I often get asked, “Well, what about our jobs and what about staying employed?” My answer has always been: We are not in the business of keeping journalists employed. We’re not even in the business of preserving journalism, per se. We’re in the business of preserving public information.
So, if we can do it with no people, if we can do it with some people, we’ll do it with as many people as we need to do it with, right? My analogy has been this: Let’s assume that we were a group of doctors, and we’re sitting around and somebody said, “Hey, I have this new tool that will really help public health outcomes overall, but 80% of us will be unemployed.” And then the doctor says, “We can’t let that happen. We need jobs.” You know how we would report on that meeting, right? I mean, we’d be like, “Doctors don’t [care] about public health, they just want to keep their jobs.” The point is just to say: Asking questions, gathering facts, and community-building, that’s where I think our value lies.
If you become just a supplier of information, you go out of business pretty quickly. The value, as most tech companies have realized, is in that last-mile relationship with the user. That’s why I keep thinking that news organizations have to bond with their audiences. If you don’t know what your audience wants, then you’re just a purveyor of straight-up facts. If you don’t have a relationship with your customer, that’s a real problem.
Think about what we do. What is the value chain of journalism? We ask questions — ideally good questions. You gather facts, you add analysis — sometimes by yourself, sometimes [with] machines, sometimes with experts. You add context, you create narrative. You distribute and you engage. We gave up distribution some time ago. We say we engage. We don’t really try, but we should, and we put almost all our soul and our identity into the creation of narrative, because that’s what we do. We’re storytellers. Well, there’s a machine that now does narrative better than most of us, right?
The question is: What are the core skills we truly need to have, and what are the skills that we can usefully outsource to machines? I can’t walk 100 miles. I’m sure back in the day, people could, and they did, and now I don’t have to. So what are the skills that are really, really critical, and which ones are not?
Journalism education does have a real role to play in giving people really core skills, [such as] finding verification, asking questions, and so on. I don’t know what the answer to that is, partly because AI is changing. Every 20 days, something new comes up. No one has ever called me an optimist. But as I look at the editing tools that I’m building [using AI], … if we can build those tools, and if we can encourage people to use them, I really think that they can be interesting.
I think we have to accept that this is the world that we live in. … You know, cars are terrible — they pollute and they kill too many people. And, you know what? They also move us around. And so I do think we can do both things simultaneously.
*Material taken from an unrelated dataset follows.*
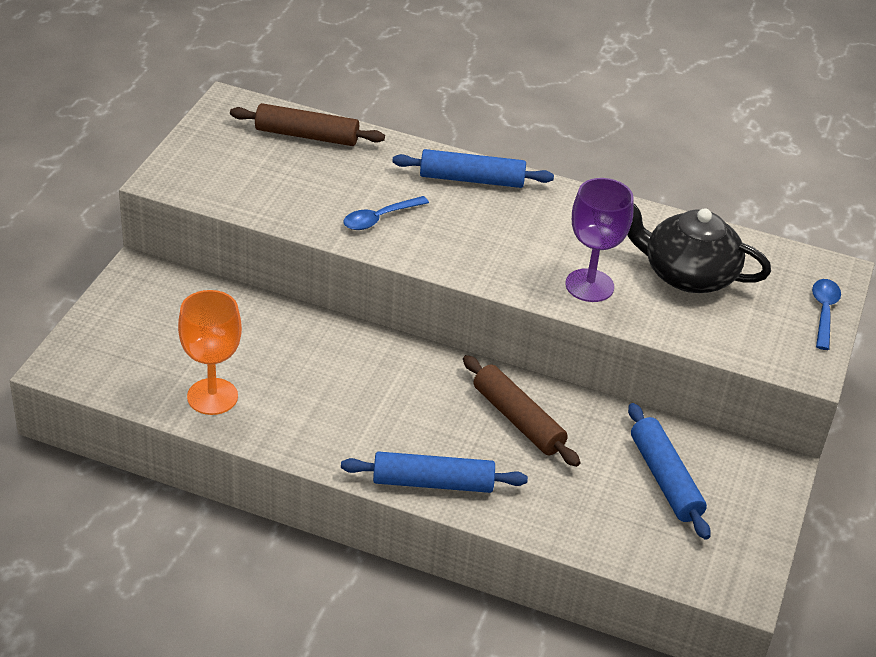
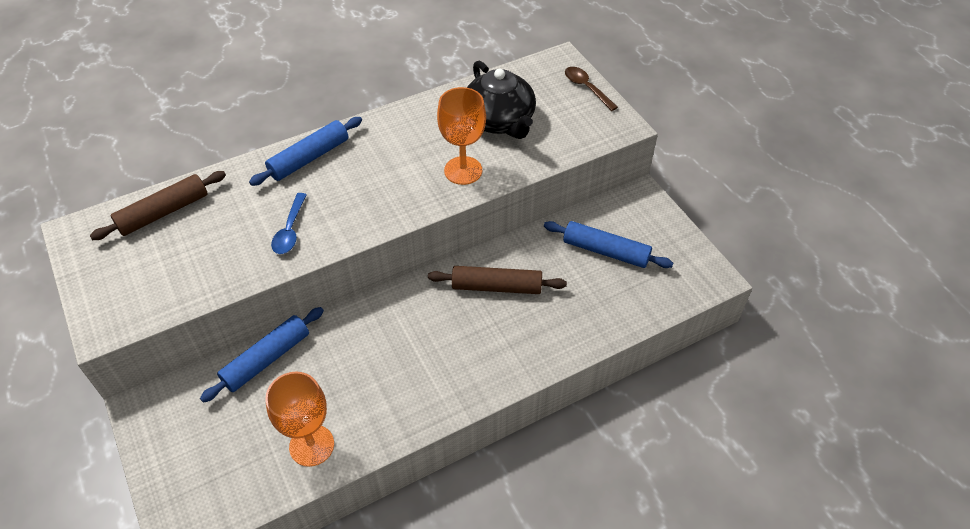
camera: 45 degrees left, 10 degrees up
blue rolling pin [341,451,528,493] -> blue rolling pin moved to [200,307,324,403]
purple goblet [565,178,633,302] -> orange goblet [437,87,486,185]
black teapot [627,203,771,293] -> black teapot turned 90 degrees counterclockwise [467,61,536,139]
blue spoon [812,279,841,350] -> brown spoon [565,67,618,111]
I think we have to keep looking at the core infrastructure of the world, and this is going to be the core infrastructure of the world — I think we just have to kind of accept that.
Humans do a lot of great things. … Humans also make a lot of really bad decisions. How can we not overemphasize, embellish, or deify humanity, and not just simply condemn machines because they’re different? What can we do to build the two together? How can we build a cybernetic newsroom? How can we have the best of machines and the best of humans? Not make machines cheap and bad versions of humans, and not make humans bad versions of machines. Machines are good at some things, humans are good at some things. Let’s put those two together, and maybe we will actually move forward as a species.